Dalay Lama Toronto’yu ziyaret ettiğinde, havaalanında makinemin merceğinin kırılmasının ardından şans yüzüme gülmüş, bu büyük dinî önderi takip ettiğim bir hafta boyunca beni bırakmamıştı. Sıkı çalışmış, işimi kötü sürprizlerle karşılaşmadan, pürüzsüz bir şekilde yapabilmiştim. Tek bir istisnayla...

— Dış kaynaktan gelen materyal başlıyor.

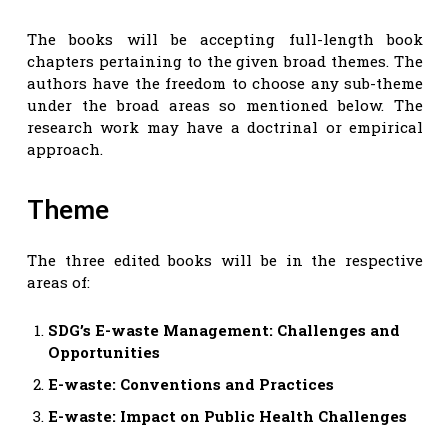
The books will be accepting full-length book
chapters pertaining to the given broad themes. The
authors have the freedom to choose any sub-theme
under the broad areas so mentioned below. The
research work may have a doctrinal or empirical
approach.
Theme
The three edited books will be in the respective
areas of:
SDG’s E-waste Management: Challenges and
Opportunities
E-waste: Conventions and Practices
E-waste: Impact on Public Health Challenges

Dalay Lama, gelişinden birkaç gün sonra, Toronto Üniversitesi’nden fahri doktora unvanı alacaktı. Oraya vardığımda salon tıklım tıklımdı, fotoğrafçılar için ayrılan yerler de dolmuştu. Resmî olarak görevlendirilmiş fotoğrafçılardan biri olmama rağmen izleyicilerin arasında oturmam gerektiğini söylediler. Suratımı asıp talihime lanet okuyarak, koridor tarafındaki bir koltuğa oturdum. Altıncı ya da yedinci sıradaydım. Dalay Lama, fotoğrafçıların solunda bulunan bir kapıdan girip, sağ taraftaki bir koltuğa oturdu. Çok uzakta kalmıştım. Oturduğum yerden birkaç kare çekebildiğim için yine de şanslı sayılırdım ama durumdan hiç memnun değildim. Biliyordum ki tören bittiğinde Dalay Lama salondan yine aynı kapıyı kullanarak çıkacak, benim dışımdaki tüm fotoğrafçılar onu yakından fotoğraflayabileceklerdi. O upuzun süren bir saat boyunca somurtup durdum. Ama işte, hayat insana güzel sürprizler yapabiliyor. Tören sona erdiğinde, Dalay Lama salondan ayrılmadan önce kalabalığı selamlamaya karar verip, koridorun basamaklarını çıkmaya başladı. Her sırada durup izleyicileri kutsuyor, benim oturduğum yere doğru ilerliyordu. Gözlerime inanamıyordum. Hemen ayağa kalkıp deklanşöre basmaya başladım, bir sürü fotoğraf çektim. Somurtkanlığım uçup gitmiş, yerini minnet duygusuna bırakmıştı. Dalay Lama’ya bu kadar yakın mesafede olan tek fotoğrafçı bendim; diğerleri, onu takip eden kalabalığı aşamamış, bulundukları yerde kalmışlardı.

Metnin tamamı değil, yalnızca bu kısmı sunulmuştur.